#### [WHAT IS NEEDED]
Collect every line in the material below that contains the string "Structure". Treat the match as case-sensitive.

DATA FOR ANALYSIS Start Marker

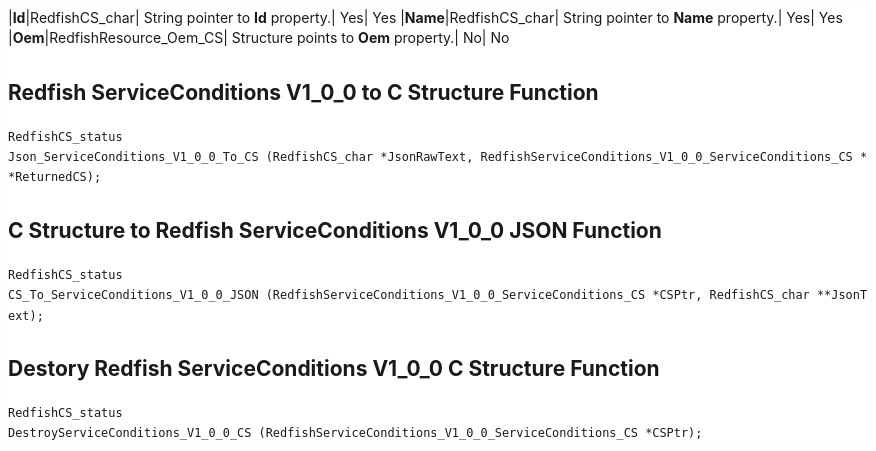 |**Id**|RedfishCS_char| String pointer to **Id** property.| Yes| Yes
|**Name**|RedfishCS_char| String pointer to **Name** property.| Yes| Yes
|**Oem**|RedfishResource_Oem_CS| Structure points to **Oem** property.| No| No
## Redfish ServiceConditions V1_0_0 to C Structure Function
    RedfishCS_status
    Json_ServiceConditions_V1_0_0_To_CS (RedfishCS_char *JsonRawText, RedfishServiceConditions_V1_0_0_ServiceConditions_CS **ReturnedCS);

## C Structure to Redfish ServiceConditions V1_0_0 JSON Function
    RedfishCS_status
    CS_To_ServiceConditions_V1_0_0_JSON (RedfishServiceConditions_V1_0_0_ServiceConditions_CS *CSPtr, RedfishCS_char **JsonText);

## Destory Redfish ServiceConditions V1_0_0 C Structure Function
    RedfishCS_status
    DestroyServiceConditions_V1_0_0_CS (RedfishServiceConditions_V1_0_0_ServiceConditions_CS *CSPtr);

DATA FOR ANALYSIS End Marker
DATA FOR ANALYSIS Start Marker

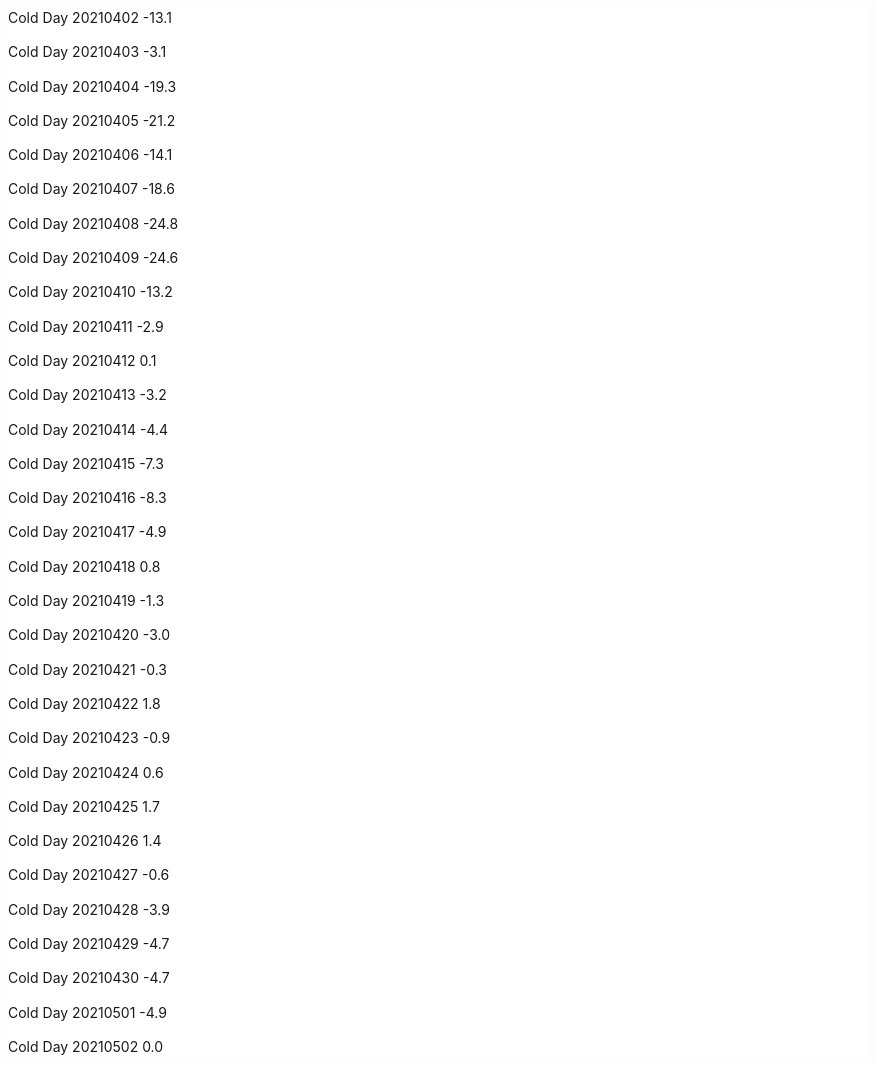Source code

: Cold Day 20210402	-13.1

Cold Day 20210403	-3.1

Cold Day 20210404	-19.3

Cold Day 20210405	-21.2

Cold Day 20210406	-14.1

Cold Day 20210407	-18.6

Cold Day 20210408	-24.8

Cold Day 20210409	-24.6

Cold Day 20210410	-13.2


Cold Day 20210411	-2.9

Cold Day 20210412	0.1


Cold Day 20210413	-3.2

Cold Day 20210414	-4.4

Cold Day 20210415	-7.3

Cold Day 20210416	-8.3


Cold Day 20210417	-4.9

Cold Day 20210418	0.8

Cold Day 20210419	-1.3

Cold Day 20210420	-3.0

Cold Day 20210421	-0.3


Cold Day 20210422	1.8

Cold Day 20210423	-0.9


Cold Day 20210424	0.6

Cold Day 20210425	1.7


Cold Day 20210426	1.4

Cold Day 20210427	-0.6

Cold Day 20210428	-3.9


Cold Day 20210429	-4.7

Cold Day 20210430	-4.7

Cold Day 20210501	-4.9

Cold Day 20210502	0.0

DATA FOR ANALYSIS End Marker

#### [EXERCISE RESULT]
|**Oem**|RedfishResource_Oem_CS| Structure points to **Oem** property.| No| No
## Redfish ServiceConditions V1_0_0 to C Structure Function
## C Structure to Redfish ServiceConditions V1_0_0 JSON Function
## Destory Redfish ServiceConditions V1_0_0 C Structure Function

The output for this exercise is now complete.